As it turns out, the WODirectAction code uses _getSessionIDFromValuesOrCookie() private method of WORequest. And this time it is truly private. No matter, we simply copy the implementation, make it a static method in our class and add a WORequest parameter which was of course implicit in the original version. This is another one of those methods that seems like it probably should have been public to begin with. We could probably cut this implementation down some because we can be certain that the request handler key is not the streamActionRequestHandlerKey. But whatever. The code is there, easy to copy/paste from the decompiled stuff.

Getting the right cookies

One of the great things about WebObjects is that there are a fair amount of methods that can be overridden. Cookie generation is no exception. To begin with, we want our cookies generated with the "/" path so the client browser will send them for all URLs on the domain. This is accomplished by overriding one method in your Session class.

    public String domainForIDCookies()
    {
        return "/";
    }

Because the cookies are now domain wide it's a good idea to unique them to the application. Recall that the original path was /cgi-bin/WebObjects/WOBlog.woa. The only unique part of that URL is WOBlog, the application's name. So when deciding on cookie names this is all we need to know. Add these two methods to your Application class.

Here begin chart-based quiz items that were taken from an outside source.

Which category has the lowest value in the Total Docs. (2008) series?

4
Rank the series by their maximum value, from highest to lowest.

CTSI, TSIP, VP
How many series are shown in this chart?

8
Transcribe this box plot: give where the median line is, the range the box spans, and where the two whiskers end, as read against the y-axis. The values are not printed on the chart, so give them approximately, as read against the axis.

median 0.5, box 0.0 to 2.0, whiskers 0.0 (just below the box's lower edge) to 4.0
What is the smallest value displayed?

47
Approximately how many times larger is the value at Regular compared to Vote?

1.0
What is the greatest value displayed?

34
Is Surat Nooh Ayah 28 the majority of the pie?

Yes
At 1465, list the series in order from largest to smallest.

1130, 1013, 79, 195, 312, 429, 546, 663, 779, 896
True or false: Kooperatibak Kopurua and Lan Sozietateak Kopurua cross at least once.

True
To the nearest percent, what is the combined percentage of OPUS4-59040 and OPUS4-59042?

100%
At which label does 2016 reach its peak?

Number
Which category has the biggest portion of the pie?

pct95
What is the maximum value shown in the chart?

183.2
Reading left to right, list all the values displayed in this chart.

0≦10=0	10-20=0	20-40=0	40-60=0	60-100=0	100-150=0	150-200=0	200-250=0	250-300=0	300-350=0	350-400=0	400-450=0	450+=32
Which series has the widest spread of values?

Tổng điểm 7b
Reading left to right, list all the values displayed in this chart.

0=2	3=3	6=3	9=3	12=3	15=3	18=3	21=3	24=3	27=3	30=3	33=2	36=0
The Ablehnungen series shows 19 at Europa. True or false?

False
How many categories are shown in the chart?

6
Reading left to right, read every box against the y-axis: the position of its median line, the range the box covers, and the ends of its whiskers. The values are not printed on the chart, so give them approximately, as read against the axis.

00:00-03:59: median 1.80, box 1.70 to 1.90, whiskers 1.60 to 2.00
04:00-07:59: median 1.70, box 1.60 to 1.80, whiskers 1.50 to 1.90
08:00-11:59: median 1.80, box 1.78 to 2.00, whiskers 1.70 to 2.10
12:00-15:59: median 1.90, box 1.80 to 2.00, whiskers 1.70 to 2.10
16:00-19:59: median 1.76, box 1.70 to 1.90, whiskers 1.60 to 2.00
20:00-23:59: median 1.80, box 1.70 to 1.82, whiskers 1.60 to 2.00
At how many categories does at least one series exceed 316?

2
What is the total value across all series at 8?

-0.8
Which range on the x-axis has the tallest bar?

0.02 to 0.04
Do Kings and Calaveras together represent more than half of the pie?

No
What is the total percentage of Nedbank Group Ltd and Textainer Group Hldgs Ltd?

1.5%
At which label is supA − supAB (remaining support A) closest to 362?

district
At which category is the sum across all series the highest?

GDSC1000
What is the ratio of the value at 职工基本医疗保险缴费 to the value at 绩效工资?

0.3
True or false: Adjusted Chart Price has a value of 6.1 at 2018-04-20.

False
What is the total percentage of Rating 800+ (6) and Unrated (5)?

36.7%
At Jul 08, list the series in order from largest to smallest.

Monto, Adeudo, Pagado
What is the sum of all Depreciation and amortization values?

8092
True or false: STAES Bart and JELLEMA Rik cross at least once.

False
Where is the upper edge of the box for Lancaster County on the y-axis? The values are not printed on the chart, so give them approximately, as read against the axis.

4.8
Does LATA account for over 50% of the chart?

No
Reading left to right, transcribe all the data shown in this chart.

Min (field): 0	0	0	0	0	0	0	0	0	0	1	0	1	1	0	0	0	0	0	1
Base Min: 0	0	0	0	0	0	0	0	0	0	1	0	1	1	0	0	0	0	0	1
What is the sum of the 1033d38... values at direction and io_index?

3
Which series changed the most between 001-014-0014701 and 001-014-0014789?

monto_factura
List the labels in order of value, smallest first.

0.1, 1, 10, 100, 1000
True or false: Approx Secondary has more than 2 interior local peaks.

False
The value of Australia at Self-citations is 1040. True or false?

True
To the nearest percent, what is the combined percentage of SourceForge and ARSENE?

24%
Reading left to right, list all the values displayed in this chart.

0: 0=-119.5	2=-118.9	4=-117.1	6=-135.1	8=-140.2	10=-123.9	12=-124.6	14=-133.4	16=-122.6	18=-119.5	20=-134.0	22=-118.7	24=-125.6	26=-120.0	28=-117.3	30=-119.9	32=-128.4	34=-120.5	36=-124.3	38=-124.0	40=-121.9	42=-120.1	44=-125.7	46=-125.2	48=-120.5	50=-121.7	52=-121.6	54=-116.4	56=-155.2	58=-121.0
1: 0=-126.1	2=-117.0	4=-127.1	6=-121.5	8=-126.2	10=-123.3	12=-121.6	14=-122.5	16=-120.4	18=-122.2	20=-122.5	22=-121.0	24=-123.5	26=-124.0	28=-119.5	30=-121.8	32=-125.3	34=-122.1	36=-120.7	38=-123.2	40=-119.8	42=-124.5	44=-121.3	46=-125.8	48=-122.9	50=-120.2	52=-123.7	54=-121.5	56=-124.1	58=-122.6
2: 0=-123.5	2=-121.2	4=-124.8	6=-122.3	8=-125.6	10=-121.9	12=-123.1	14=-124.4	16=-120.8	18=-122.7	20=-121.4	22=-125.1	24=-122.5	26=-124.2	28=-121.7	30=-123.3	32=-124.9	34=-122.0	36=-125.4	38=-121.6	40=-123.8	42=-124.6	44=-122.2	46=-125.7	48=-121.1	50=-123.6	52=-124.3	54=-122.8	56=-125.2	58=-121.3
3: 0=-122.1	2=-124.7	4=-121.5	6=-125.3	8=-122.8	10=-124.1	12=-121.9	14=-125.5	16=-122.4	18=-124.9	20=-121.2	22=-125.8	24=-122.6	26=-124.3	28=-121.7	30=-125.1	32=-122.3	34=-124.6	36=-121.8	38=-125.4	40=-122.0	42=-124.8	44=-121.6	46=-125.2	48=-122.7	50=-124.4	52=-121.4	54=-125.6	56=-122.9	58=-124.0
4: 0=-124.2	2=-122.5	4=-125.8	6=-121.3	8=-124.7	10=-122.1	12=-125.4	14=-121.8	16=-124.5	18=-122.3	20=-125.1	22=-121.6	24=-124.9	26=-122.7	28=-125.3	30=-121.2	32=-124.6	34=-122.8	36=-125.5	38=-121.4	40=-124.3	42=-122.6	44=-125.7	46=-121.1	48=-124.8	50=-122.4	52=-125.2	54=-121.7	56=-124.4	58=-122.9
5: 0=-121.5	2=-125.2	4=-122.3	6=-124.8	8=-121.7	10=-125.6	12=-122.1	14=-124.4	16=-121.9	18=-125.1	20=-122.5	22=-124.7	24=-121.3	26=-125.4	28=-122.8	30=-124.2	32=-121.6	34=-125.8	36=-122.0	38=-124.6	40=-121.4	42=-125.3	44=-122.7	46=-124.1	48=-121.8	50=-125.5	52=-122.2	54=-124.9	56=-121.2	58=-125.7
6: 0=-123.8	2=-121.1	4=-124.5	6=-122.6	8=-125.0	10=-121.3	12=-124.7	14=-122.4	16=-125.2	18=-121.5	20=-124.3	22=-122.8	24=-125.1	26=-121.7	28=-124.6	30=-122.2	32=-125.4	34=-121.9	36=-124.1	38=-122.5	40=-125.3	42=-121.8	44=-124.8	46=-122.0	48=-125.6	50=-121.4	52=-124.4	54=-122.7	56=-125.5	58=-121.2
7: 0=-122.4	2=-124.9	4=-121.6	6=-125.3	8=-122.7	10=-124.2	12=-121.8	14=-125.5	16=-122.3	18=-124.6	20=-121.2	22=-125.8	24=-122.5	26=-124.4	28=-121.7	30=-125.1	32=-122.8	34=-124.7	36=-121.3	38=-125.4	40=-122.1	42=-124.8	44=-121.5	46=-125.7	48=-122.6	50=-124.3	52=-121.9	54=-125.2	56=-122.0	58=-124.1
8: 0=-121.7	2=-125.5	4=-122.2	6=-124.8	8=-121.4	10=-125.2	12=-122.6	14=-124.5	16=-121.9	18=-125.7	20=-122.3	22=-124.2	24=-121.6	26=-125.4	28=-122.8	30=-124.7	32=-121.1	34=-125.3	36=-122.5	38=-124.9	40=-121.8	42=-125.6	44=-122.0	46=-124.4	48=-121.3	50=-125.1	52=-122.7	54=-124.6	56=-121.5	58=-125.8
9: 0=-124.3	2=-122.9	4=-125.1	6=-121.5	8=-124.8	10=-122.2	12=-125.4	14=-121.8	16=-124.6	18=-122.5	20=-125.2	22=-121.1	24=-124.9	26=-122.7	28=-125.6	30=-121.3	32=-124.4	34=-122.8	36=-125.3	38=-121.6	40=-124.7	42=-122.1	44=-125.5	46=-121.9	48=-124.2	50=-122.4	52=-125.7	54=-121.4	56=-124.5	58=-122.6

    private String _sessionIdKey;
    /*!
     @abstract   Overrides sessionIdKey to return one including the app name
     */
    public String sessionIdKey()
    {
        if(_sessionIdKey == null)
            _sessionIdKey = String.format("%s-%s", super.sessionIdKey(), name());
        return _sessionIdKey;
    }
    
    private String _instanceIdKey;
    /*!
     @abstract   Overrides instanceIdKey to return one including the app name
     */
    public String instanceIdKey()
    {
        if(_instanceIdKey == null)
            _instanceIdKey = String.format("%s-%s", super.instanceIdKey(), name());
        return _instanceIdKey;
    }

That's it. You now have WebObjects generating unique cookies that won't conflict with any other WebObjects application on the same domain. There is one little nitpick though: other WebObjects applications (and in fact any dynamic content on the site including PHP scripts and the like) will be sent these cookies by the browser. If you are going to all the trouble of rewriting URLs it's likely you control the entire domain so this is not a problem.

Conclusion

Basically, this is it. All you need to do is provide an implementation for performActionNamed() and you'll be generating your own dynamic pages in no time flat. For this blog there is actually a fairly involved scheme where the code pulls a date and name out of the URL and turns it in to an EOQualifier that can be used for a database query (although I could potentially have used a simpler matching dictionary).

Perhaps more interesting though is a more recent feature. All of the existing .html pages that have been on the site for a few years are now wrapped with the standard navigation. Since I can now process URLs with any number of path components I can, just like a webserver, turn these in to file paths and load my existing .html files from disk.

In the future I can create virtual content stored in a database. Or perhaps I could store content in an SVN repository where I can keep revisions of it all managed from directly within WebObjects. The possibilities are endless.